### What is needed
In the data below, how many lines include the word "center"? Give only the number.

#### Supplied material ####

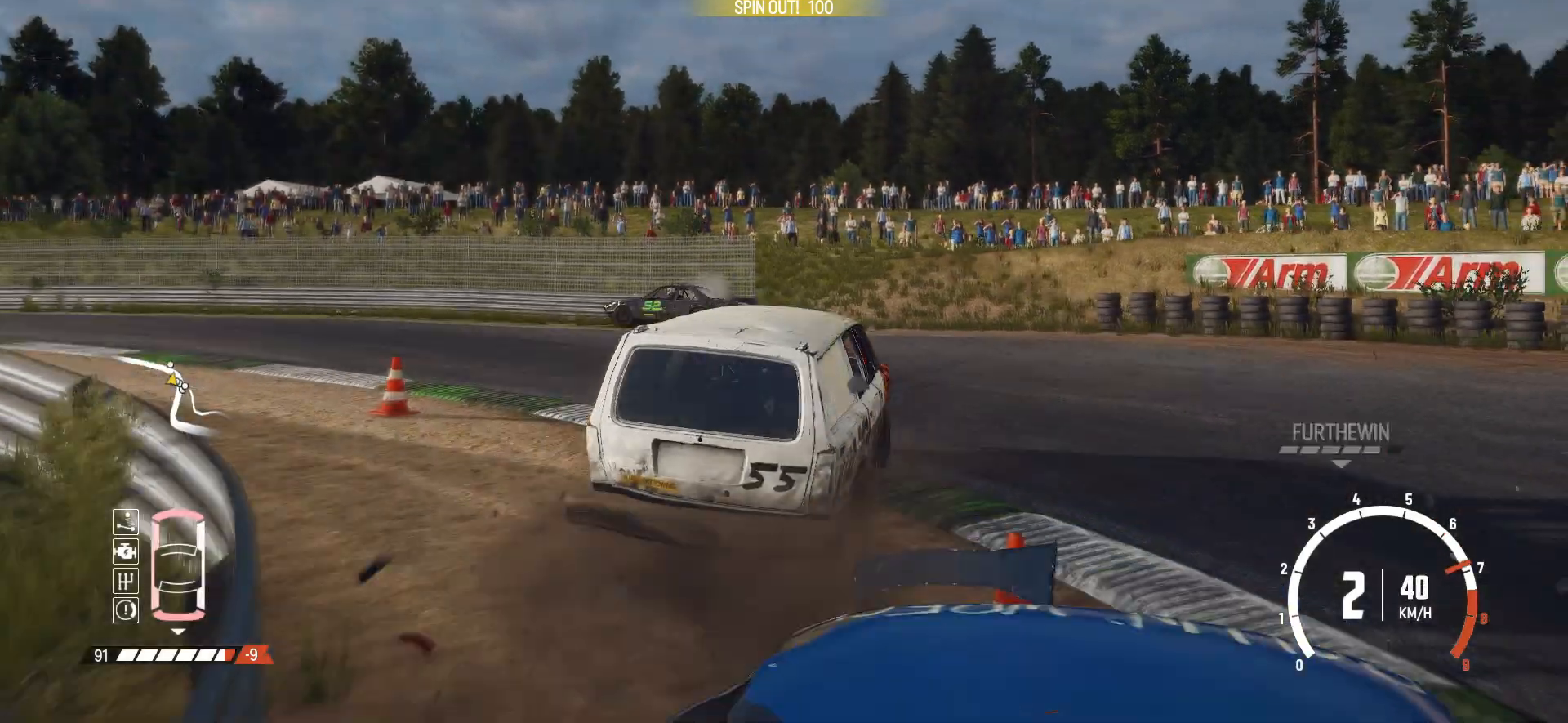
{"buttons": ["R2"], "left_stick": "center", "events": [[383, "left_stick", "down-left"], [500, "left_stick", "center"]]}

####
#### Supplied material ####

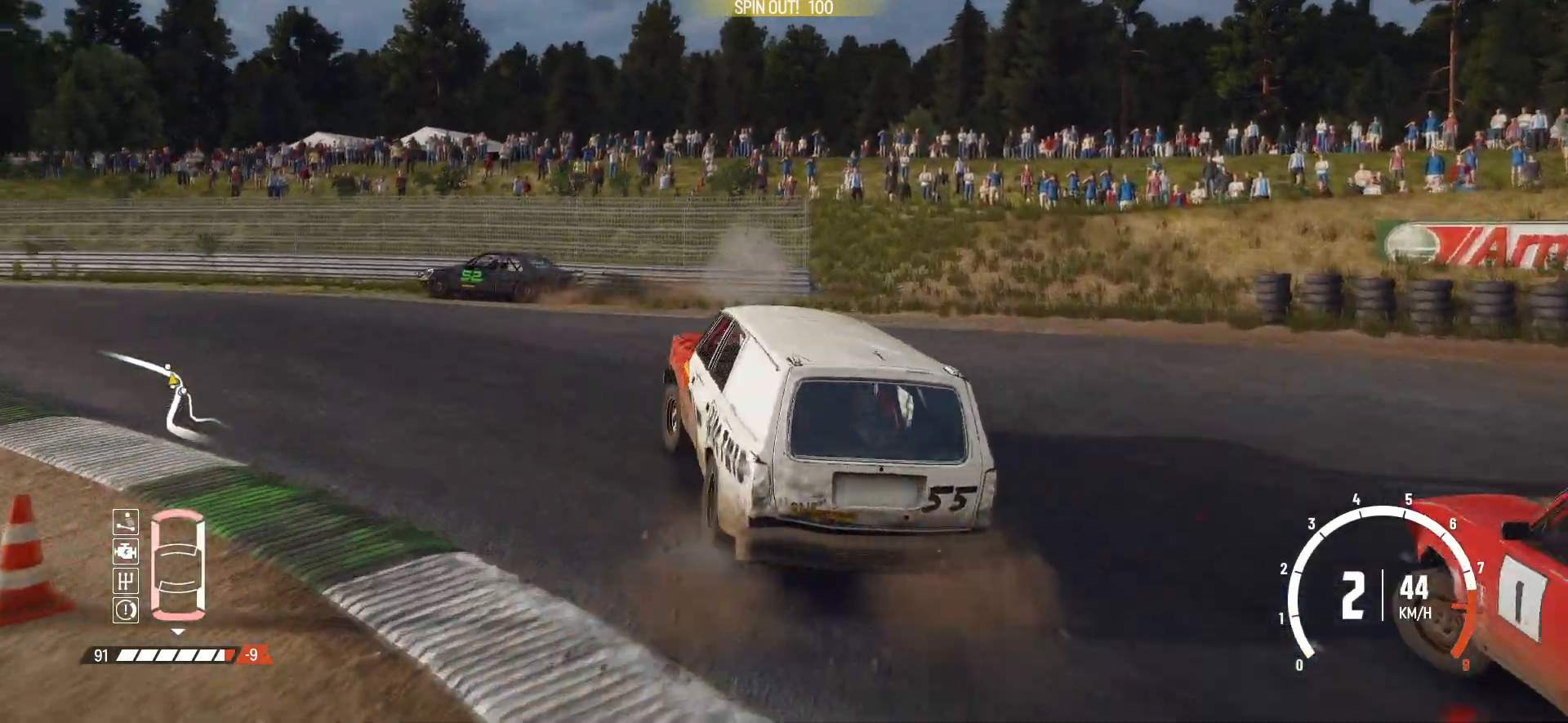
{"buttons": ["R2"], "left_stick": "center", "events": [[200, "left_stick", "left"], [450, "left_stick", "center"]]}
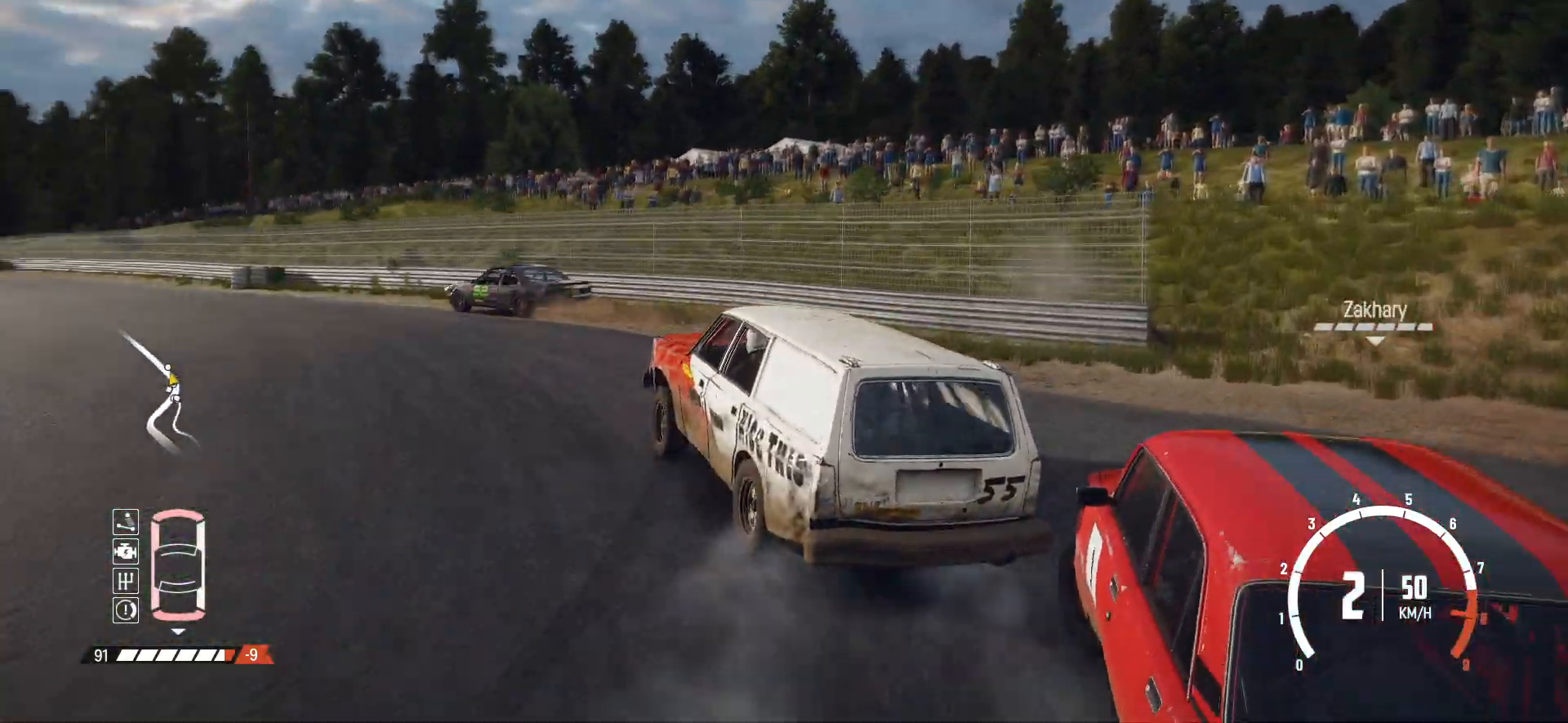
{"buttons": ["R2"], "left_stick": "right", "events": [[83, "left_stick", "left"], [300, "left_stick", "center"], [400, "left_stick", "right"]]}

####
#### Supplied material ####

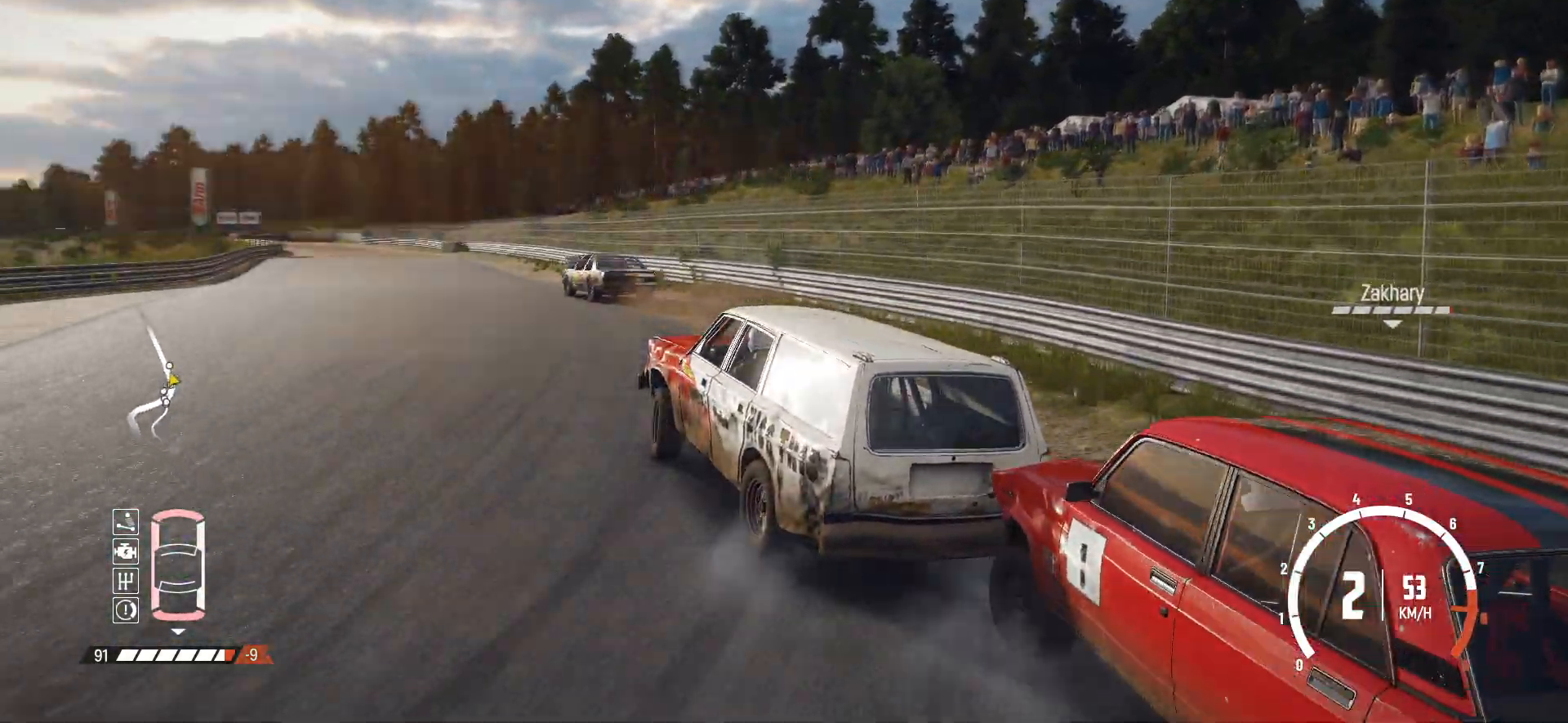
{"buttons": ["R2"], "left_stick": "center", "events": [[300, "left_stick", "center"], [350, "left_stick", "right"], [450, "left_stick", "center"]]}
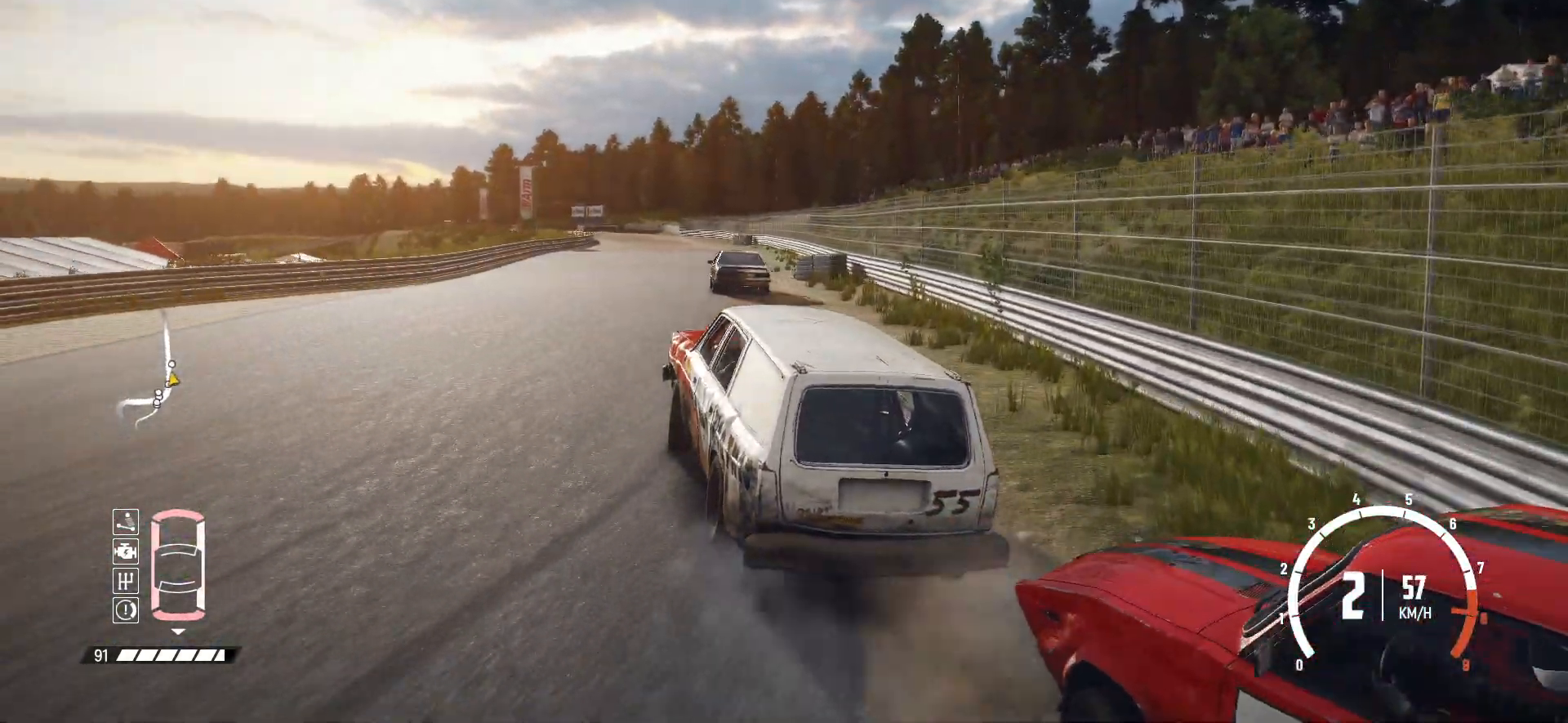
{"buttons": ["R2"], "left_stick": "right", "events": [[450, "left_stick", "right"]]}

####

### Exercise response
4